I guess one of the hardest things is I don't know if he's on the spectrum, and actually would hazard a guess that he isn't, this is the only ASD trait he has. I think he has ADHD, which is why I took him to pediatrician in first place. Wonder if ADHD causes similar meltdowns?
However after reading that article about the difference between tantrums and meltdowns I am convinced this is a meltdown - he has lost control. He's not tantruming in the hope of achieving anything or manipulating a situation, he's not thinking about the safety of himself or others, he's just completely 'lost it'.
Some super suggestions on this thread, next time ds reacts this way I won't feel pressure to 'shout'. I guess the hardest part is friends and family not understanding and wondering why I'm 'letting him' act that way.
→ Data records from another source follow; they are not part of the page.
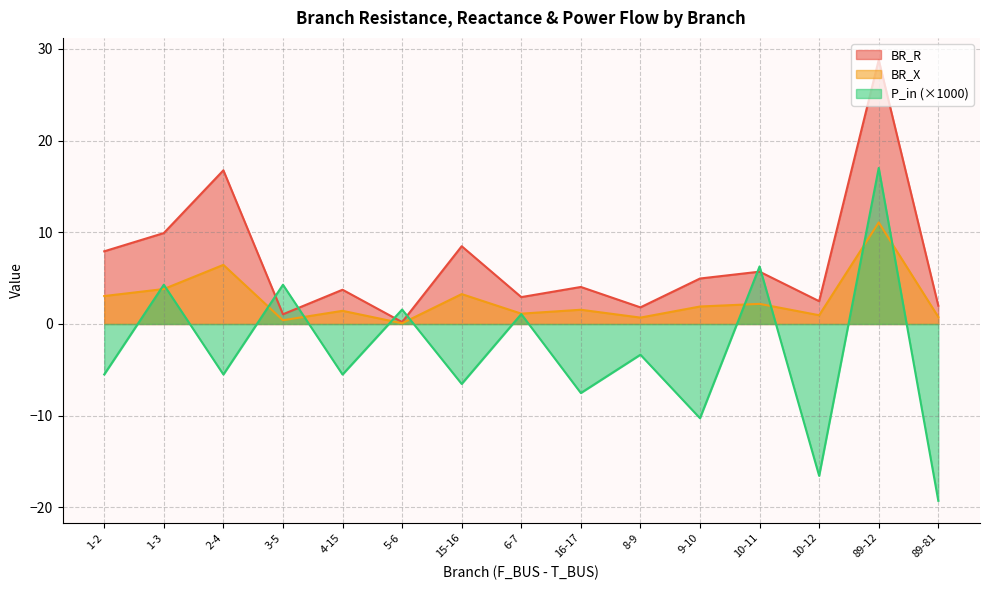

Which series changed the most between 16-17 and 10-11?

P_in (×1000)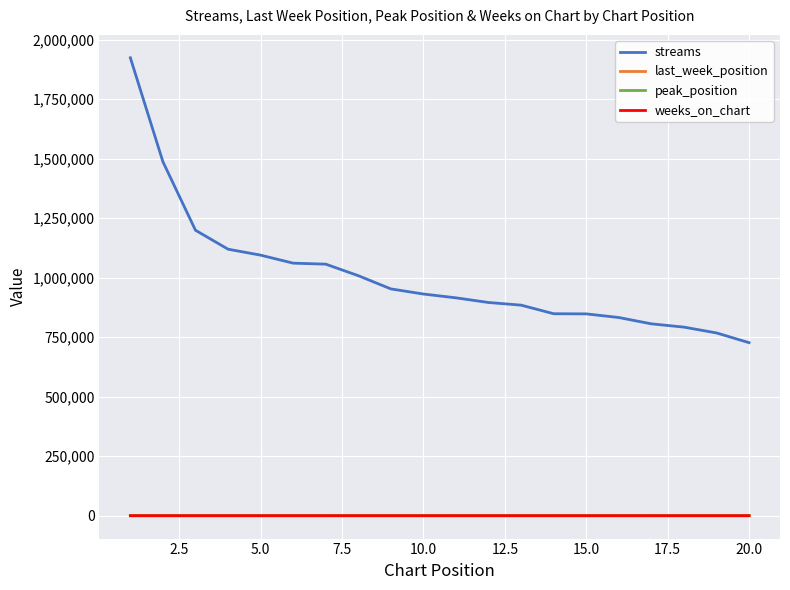

Which series has the widest spread of values?

streams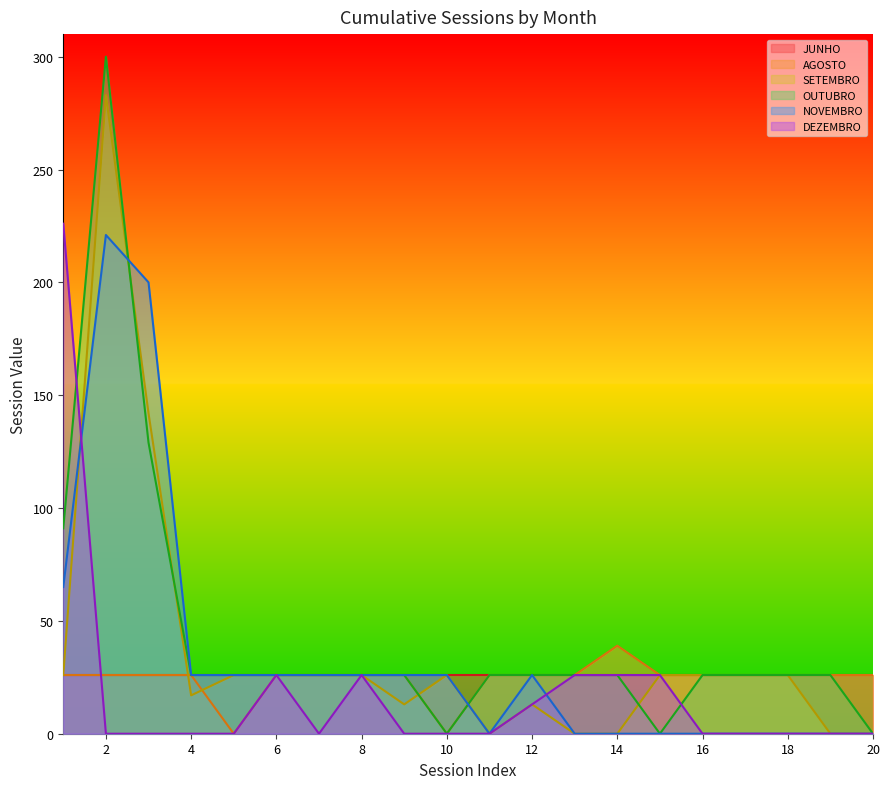

Which series has the widest spread of values?

OUTUBRO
I think all you can do is try to make sure you and dh get plenty of time away from the kids to enjoy yourselves. It sounds very hard and I can see why dh wants to discipline and stop the terrible behaviour. Equally I can see that if your ds has SN it is not his fault and outside his control. A tough situation for you both.
ASD can be comorbid with ADHD, it isn't one or the other.
Huge challenge with children is managing expectations, if you can think of a way to convince him that every time he makes a train track it only lasts so long before it needs dismantling, instead of forever, perhaps he can choose when and how to dismantle, he may be able to cope better.
I think that punishing the meltdown wouldnt work as in shouting or telling off whilst it is happening because he just wont be able to take it in but when everything is calm i would be talking about why it isnt acceptable to do that and what would of been a better way to handle it. When ss gets into a complete meltdown nothing you say actually goes in or gets responded too so its better that he and everyone else is safe then afterwards it will be explained why it was wrong and what would of been a better way to handle it. he does get taken off things like the nintendo wii for the day though as these meltdowns are becoming more frequently the way things go when things dont go the way he wants too and he needs to realise that kicking off because he didnt get his own way is not going to be ignored. its a battlefield and sometimes i walk away thinking ive been overly harsh, sometimes i think ive been to soft. it sounds as though your son reacts to the trains not going his way though which is abit different to a screaming meltdown because dinner isnt what he wanted so abit different again.
He sounds on the spectrum to me, sorry but signs are: family history, obsession with train tracks, and proper melt downs.
If he is high functioning it could be it only becomes much more obvious as he gets older. As he may be clever enough to cover up some signs.